Supplied records below:

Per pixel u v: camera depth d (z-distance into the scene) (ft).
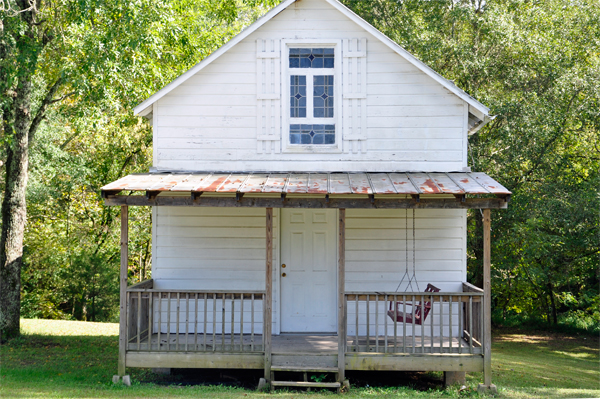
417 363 29.78
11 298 46.14
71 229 77.92
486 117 35.22
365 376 34.73
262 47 35.22
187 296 30.42
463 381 32.24
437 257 34.91
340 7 34.71
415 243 34.99
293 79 35.53
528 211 56.70
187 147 35.27
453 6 65.57
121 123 58.95
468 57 59.67
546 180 57.77
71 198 77.25
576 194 54.65
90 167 75.56
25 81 45.93
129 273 89.15
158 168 35.12
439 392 29.96
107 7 40.34
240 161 35.17
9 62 41.09
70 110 52.16
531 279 63.77
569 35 60.03
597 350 55.83
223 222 35.40
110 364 37.27
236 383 32.01
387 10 68.23
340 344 29.63
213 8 64.75
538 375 39.63
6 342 44.19
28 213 74.18
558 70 56.54
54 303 77.61
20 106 46.03
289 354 30.14
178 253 35.27
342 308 29.76
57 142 68.44
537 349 55.77
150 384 30.50
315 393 28.96
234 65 35.32
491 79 61.46
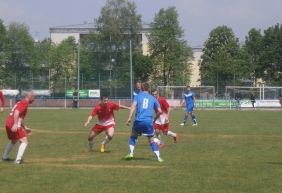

End of Supplied records.

> _Exercise goal_
Only the lines from the one containing "213 8 64.75" through the end of the records are wanted, set down exactly and without their pictures.

> _Completed exercise_
213 8 64.75
538 375 39.63
6 342 44.19
28 213 74.18
558 70 56.54
54 303 77.61
20 106 46.03
289 354 30.14
178 253 35.27
342 308 29.76
57 142 68.44
537 349 55.77
150 384 30.50
315 393 28.96
234 65 35.32
491 79 61.46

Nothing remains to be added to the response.